Özgür-Der Diyarbakır Şubesi, yazılı bir basın açıklaması yaparak OHAL kapsamında yaşanan hukuksuzluklara dikkat çekti.
Özgür-Der Diyarbakır Şube Başkanı Süleyman Nazlıcan imzalı açıklamada, tutuklulara tek tip kıyafetten KHK ihraçlarına, savcılıkça da kabul edilen ByLock mağdurlarından cezaevlerindeki hak ihlallerine kadar birçok konuya değinildi. Hükümet tarafından kamuoyunda dillendirilen şikayetlere buyurgan ve sesleri bastırmaya matuf yaklaşımlar sergilendiğinin belirtildiği açık- lamada “Yapılan yanlışları düzeltmek yerine yanlışları savunan bir anlayışla yapıcı eleştirilere dahi tahammül edilmemektedir. Neredeyse bütün kesimleri topyekûn FETÖ’cü ilan eden ucuz bir siyaset dili kullanılarak algı yönetimi yapılmaktadır. Bu durum ülke siyaseti açısından çok üzücü ve kaygı vericidir. Oysa ülkenin birikmiş sorunlarını çözmenin yolu hamaset değil çözüm üretmektir” denildi.
Keyfiliğin ve otoriterliğin ortaya çıkması kaçınılmaz
Açıklamada; “Kuşkusuz geçtiğimiz sürecin sancılı olduğunun farkındayız. Ancak bu süreçte tedbir adına ortaya konulan uygulamalar hukuk ve adalet zeminini tahrip edecek bir noktaya gelmişse ve kamuoyu vicdanında mahkûm olmaya doğru gidiyorsa, bu demektir ki yanlış yoldayız. Yapılan yanlışları düzeltmek yerine yanlışları savunan bir anlayışla yapıcı eleştirilere dahi tahammül edilmemektedir. Öte taraftan bugünlerde ilân edilen iki KHK ve bazı maddeleri hakkında da çok yoğun eleştirilerin yapıldığını gözlemlemekteyiz. Elbette bu eleştiriler yersiz değildir ve gereklidir. Çünkü eleştiri ve muhakemenin olmadığı yerde keyfiliğin ve otoriterliğin ortaya çıkması kaçınılmazdır. Ve maalesef geldiğimiz nokta bu korkuyu besleyecek riskler taşımaktadır.

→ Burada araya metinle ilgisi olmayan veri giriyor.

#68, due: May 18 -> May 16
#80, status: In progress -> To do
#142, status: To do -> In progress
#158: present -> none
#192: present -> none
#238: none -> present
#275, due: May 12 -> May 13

Hak ihlâllerine müsaade edilmemeli
Delilden yoksun, sadece spekülasyona veya kurum içi kanaat diye nitelendirilen görüşler ile verilen tutuklama kararları tüm sonuçlarıyla birlikte ortadan kaldırılmalıdır. Hukuki ve idari başvuru süreçleri, şeffaf bir biçimde sürdürülmeli, tüm belge ve bilgilerin taraflara açık olması sağlanmalıdır. Ceza infaz kurumlarında hak ihlallerinin yaşanmasına müsaade edilmemeli ve ceza infaz kurumlarındaki kapasite aşımının da bir hak ihlali olduğu unutulmamalıdır. Sonuç olarak bu OHAL sürecinin uzamasının beraberinde getireceği riskler hesaplanarak siyasal ve sosyal sorunlara kalıcı çözümler üretmenin yolları aranmalıdır.

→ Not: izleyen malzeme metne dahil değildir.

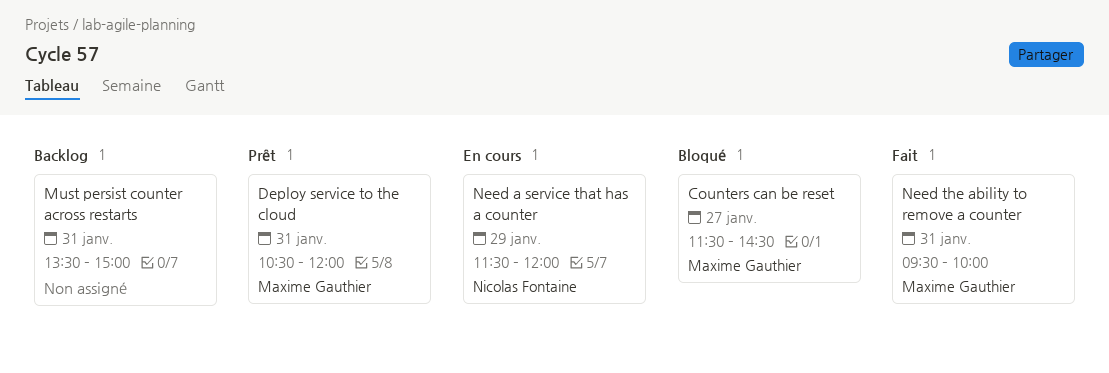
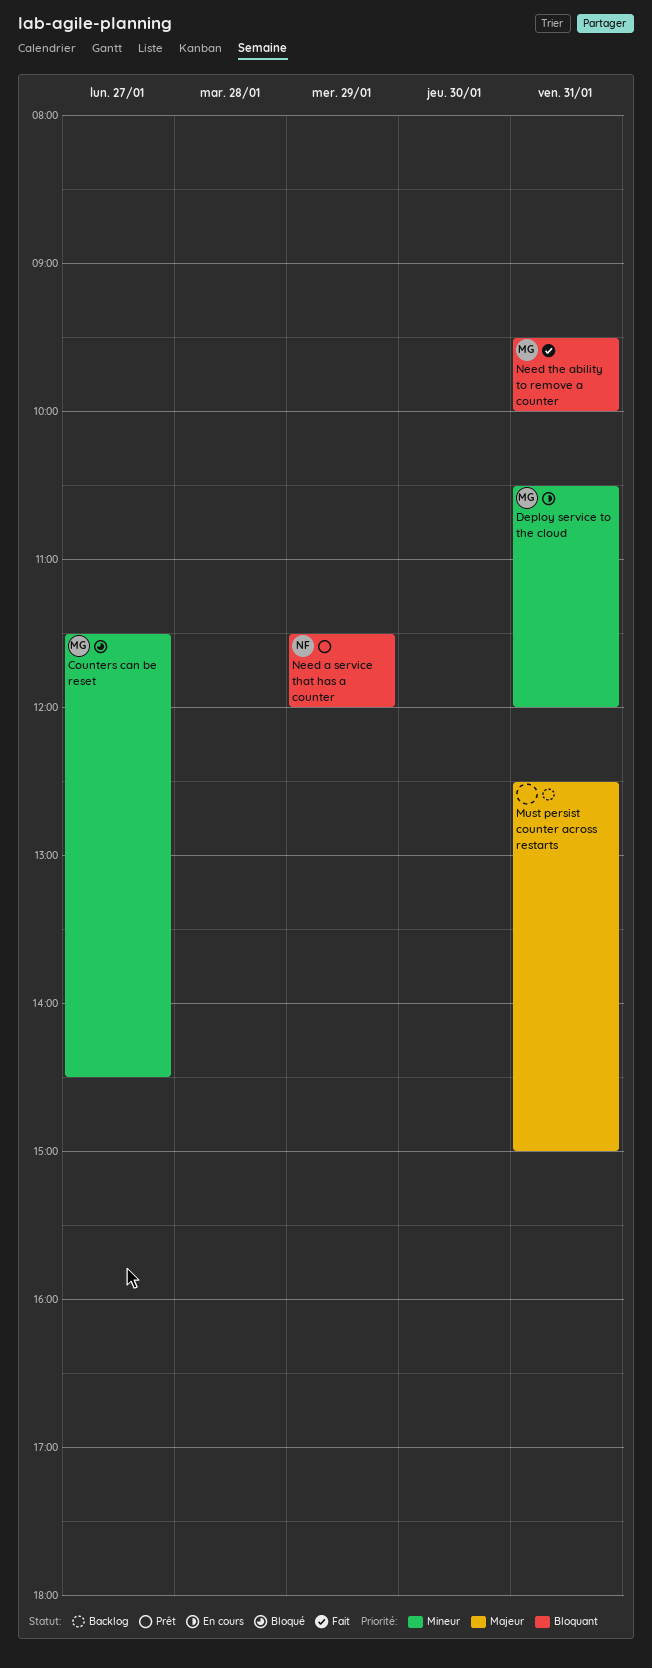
Deploy service to the cloud, status: Prêt -> En cours
Must persist counter across restarts, begins: 13:30 -> 12:30
Need a service that has a counter, status: En cours -> Prêt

11 bin 480 kişi de ‘tek tip’ giyecekti
Son çıkan KHK’da ise terör suçlarından yargılanan kişilere giydirilecek tek tip elbise konusu ülke gündemine oturmuş bulunmaktadır. Öncelikle bu düzenlemenin doğru bir düzenleme olmadığını vurgulamak isteriz. İnsanlık adına utanılacak olan Guantanamo kampındaki uygulamalar örnek gösterilerek suçu tamamen sabit olmamış kişilere yönelik bu uygulama, masumiyet karinesi ilkesine uygun değildir ve kabul edilemez. Keza aylardır tartıştığımız Bylock garabeti nihayet fark edilmiş ve 11 bin 480 kişinin haksız yere bu suçtan soruşturmaya tabi tutulduğu ortaya çıkmıştır. Şayet bu gerçek ortaya çıkmamış olsaydı bu kişilere de tek tip elbise giydirilecekti. Dolayısıyla sürecin nasıl bir keyfilikle işletildiği bir kez daha ortaya çıkmıştır.Gelinen noktada sürecin bütün boyutlarını değerlendirdiğimizde, Türkiye’nin acilen normalleşmeye ihtiyacının olduğunu bir kez daha müşahede etmekteyiz.